Ce linguiste et chargé de mission au cabinet royal, qui fut, en février 2019, le premier Marocain et Arabe à intégrer l’Académie royale espagnole, comptera également à ses côtés dix-sept autres personnalités reconnues, telles que Abdelouahed Akmir, professeur à l’université Mohammed-V de Rabat, Rachid El Hour Amro, professeur d’études arabes et islamiques à l’Université de Salamanque en Espagne, Lorena García De Izarra, directeur général de la Fondation Trois cultures de la Méditerranée ou encore Béatrice Perez, doyenne de la faculté des lettres de l’Université Paris-Sorbonne (Paris IV).

La richesse et le raffinement de la civilisation arabo-andalouse continuent toujours de fasciner autant les chercheurs que les touristes qui se rendent en Andalousie.
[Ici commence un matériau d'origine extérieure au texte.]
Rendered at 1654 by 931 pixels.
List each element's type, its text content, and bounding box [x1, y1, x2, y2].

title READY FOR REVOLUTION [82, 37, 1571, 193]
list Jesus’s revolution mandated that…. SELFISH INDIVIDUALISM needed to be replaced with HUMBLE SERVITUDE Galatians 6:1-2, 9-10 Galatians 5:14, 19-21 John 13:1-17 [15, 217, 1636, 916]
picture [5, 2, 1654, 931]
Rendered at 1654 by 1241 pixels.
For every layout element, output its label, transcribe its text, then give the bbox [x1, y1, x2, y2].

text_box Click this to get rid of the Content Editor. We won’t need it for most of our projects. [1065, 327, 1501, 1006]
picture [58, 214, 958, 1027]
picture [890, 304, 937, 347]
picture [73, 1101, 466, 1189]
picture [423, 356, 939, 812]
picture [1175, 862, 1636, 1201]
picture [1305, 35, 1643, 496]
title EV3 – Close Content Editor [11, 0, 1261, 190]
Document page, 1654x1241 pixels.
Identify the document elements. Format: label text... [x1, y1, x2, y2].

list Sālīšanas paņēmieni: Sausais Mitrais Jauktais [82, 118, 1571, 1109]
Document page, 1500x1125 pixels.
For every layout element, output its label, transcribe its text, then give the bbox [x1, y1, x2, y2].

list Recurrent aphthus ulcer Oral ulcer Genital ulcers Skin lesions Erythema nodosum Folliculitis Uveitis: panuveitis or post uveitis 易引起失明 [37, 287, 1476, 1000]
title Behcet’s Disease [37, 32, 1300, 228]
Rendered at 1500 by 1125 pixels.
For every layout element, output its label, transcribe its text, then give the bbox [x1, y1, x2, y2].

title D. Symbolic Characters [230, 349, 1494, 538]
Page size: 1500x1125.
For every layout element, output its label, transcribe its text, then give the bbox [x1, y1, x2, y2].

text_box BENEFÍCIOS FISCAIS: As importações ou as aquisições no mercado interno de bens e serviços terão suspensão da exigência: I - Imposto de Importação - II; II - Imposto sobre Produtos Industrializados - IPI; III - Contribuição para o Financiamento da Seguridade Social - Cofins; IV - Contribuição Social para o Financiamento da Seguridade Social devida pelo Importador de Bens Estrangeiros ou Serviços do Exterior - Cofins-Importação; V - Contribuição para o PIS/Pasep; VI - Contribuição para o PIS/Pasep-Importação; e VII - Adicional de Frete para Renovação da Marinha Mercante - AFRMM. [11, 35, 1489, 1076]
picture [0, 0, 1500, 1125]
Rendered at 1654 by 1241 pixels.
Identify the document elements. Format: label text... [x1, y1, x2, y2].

Cette période glorieuse n’est pas qu’une histoire de conquêtes et de guerre entre les dynasties qui se sont succédé dans la région. Elle renvoie également à l’image d’une terre de coexistence pacifique entre différentes cultures ainsi que la tolérance qui a prévalu entre les religions monothéistes dans la civilisation andalouse.

Vérité historique
Toujours est-il que les sept à neuf siècles de présence musulmane dans la péninsule Ibérique ont donné lieu à une multitude d’interprétations et fait souvent l’objet de révisionnisme et de nombreuses réécritures de l’histoire. “La chaire sera une magnifique plateforme de recherche sur Al Andalous, laquelle a également représenté, d’une certaine manière, un âge d’or musulman, avec une production intellectuelle, scientifique et littéraire particulièrement foisonnante, qui a servi de support à la renaissance européenne. La chaire Al Andalous permettra aussi rétablir une vérité historique”, espère Hossein Bouzineb.

Parmi les activités que la chaire Al Andalous entend mener, il y a lieu de citer, notamment des rencontres entre des universitaires et experts espagnoles et marocains, des conférences annuelles liées à l’Andalousie, des séries scientifiques en relation avec le patrimoine et les arts, une réflexion autour de l’introduction de l’histoire de l’Andalousie dans les manuels scolaires et une coopération avec les institutions internationales ainsi que la publication d’études de la civilisation andalouse. Tout un joli programme au service d’un pan important de l’histoire du monde musulman, particulièrement celle du Maroc.